▸ EXTRAIT
----
Même si l’individualisme dans une société libre est désirable, n’y a t il pas dans toutes sociétés des rapports dominants dominés ? Bien que ceux-ci ne soient pas forcément négatifs.
L’individualisme méthodologique « moderne » est la transposition pure et simple du postulat de base de la thermodynamique statistique: le comportement d’un macrosystème ( ex: pression et température d’ un gaz dans un boîte) est et n’est que la résultante « moyenne » de la somme des interactions mécaniques microscopiques des atomes qui le composent.
En clair, le « Tout », en soi, n’a aucune existence autre que celle d’une métaphore commode, contrairement à l’assertion Aristotélicienne
L »atomisme de Démocrite et d’Epicure ( entre autres), qui ne préjuge rien de « causes finales », mais seulement de lois aveugles régissant les associations d’atomes, constitue, à mon avis, un exemple d’individualisme méthodologique; c’est pourquoi Aristote, qui est fondalement un « holiste  » sans le savoir, a violemment critiqué Démocrite.
----
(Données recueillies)
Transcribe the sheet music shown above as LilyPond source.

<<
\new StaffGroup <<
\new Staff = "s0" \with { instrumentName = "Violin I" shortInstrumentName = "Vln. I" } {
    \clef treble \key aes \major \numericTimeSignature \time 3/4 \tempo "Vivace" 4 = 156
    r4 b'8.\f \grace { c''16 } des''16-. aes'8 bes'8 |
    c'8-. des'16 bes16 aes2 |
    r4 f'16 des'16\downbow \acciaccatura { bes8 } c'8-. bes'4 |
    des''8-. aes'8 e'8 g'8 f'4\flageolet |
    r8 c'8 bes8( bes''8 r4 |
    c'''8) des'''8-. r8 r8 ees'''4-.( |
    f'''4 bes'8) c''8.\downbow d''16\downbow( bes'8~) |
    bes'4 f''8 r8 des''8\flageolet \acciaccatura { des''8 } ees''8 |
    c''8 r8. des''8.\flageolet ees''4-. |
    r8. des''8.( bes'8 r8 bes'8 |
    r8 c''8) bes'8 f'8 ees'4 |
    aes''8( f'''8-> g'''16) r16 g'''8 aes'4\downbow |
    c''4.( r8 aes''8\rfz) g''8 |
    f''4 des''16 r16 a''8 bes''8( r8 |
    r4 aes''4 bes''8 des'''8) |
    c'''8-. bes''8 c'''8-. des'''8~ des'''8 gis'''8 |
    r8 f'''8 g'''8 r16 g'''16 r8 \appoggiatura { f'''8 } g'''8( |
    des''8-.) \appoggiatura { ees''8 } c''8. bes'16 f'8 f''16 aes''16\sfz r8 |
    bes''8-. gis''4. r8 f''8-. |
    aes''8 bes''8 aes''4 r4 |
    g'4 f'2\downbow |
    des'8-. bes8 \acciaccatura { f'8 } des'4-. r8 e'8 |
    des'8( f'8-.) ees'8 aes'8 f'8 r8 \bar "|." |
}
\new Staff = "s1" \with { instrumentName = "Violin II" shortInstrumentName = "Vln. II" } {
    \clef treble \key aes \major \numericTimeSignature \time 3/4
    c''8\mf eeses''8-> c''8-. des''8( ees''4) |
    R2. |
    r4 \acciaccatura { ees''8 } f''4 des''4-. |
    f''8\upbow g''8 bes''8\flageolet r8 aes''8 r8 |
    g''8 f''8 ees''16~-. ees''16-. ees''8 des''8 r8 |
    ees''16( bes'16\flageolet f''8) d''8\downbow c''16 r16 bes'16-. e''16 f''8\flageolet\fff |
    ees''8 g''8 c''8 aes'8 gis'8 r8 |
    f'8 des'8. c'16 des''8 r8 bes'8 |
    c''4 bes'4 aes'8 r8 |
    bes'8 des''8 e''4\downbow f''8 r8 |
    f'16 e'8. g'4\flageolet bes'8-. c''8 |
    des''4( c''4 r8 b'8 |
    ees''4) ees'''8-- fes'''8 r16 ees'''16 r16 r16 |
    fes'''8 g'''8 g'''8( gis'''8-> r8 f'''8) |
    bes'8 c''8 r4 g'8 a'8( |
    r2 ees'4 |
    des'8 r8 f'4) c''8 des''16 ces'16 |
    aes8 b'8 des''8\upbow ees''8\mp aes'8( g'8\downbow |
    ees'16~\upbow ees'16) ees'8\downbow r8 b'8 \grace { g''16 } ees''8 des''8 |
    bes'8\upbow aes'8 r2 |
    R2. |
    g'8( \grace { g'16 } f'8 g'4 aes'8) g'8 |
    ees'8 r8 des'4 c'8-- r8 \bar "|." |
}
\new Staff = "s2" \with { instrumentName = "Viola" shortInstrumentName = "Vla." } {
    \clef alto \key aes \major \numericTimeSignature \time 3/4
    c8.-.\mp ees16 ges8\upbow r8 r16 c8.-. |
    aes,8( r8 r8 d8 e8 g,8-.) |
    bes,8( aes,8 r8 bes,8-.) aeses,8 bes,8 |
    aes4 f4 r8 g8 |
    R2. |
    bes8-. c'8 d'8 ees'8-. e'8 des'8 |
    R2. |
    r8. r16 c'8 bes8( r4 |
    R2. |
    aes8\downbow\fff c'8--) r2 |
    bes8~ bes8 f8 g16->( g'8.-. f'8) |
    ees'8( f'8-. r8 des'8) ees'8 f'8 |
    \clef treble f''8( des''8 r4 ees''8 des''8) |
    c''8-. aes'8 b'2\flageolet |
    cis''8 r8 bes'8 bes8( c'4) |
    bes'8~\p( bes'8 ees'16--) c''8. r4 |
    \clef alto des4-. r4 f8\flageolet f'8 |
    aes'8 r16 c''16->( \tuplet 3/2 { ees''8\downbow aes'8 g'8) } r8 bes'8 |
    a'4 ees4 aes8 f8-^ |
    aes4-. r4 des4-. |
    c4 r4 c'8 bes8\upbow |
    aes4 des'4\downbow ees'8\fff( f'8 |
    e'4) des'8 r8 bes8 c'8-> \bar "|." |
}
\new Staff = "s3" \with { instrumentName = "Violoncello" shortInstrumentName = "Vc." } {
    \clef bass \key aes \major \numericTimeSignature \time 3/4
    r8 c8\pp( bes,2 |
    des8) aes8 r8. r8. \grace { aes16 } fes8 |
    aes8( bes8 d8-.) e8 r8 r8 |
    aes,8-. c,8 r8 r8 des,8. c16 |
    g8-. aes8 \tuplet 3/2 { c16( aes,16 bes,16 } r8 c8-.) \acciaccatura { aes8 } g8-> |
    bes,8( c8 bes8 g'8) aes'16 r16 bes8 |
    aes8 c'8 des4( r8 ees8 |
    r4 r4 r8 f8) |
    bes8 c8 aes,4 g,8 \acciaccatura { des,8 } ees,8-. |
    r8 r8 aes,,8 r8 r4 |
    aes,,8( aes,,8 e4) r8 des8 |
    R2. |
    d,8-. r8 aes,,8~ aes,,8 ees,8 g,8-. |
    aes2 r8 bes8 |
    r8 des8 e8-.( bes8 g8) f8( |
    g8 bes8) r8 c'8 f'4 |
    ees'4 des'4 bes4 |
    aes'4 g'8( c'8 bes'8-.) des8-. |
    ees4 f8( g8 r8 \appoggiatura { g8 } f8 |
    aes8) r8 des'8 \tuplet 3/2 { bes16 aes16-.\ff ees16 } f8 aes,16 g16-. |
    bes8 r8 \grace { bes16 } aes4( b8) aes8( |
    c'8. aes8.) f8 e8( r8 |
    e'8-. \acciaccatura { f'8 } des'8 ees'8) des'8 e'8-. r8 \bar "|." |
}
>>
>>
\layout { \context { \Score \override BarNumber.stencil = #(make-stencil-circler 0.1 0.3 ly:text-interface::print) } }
----
▸ TRAVAIL À FAIRE
Reproduisez fidèlement le passage sur l'individualisme méthodologique, en commençant par « En clair, le » et en poursuivant jusqu'à « violemment critiqué Démocrite. ».

▸ TÂCHE RÉALISÉE
En clair, le « Tout », en soi, n’a aucune existence autre que celle d’une métaphore commode, contrairement à l’assertion Aristotélicienne
L »atomisme de Démocrite et d’Epicure ( entre autres), qui ne préjuge rien de « causes finales », mais seulement de lois aveugles régissant les associations d’atomes, constitue, à mon avis, un exemple d’individualisme méthodologique; c’est pourquoi Aristote, qui est fondalement un « holiste  » sans le savoir, a violemment critiqué Démocrite.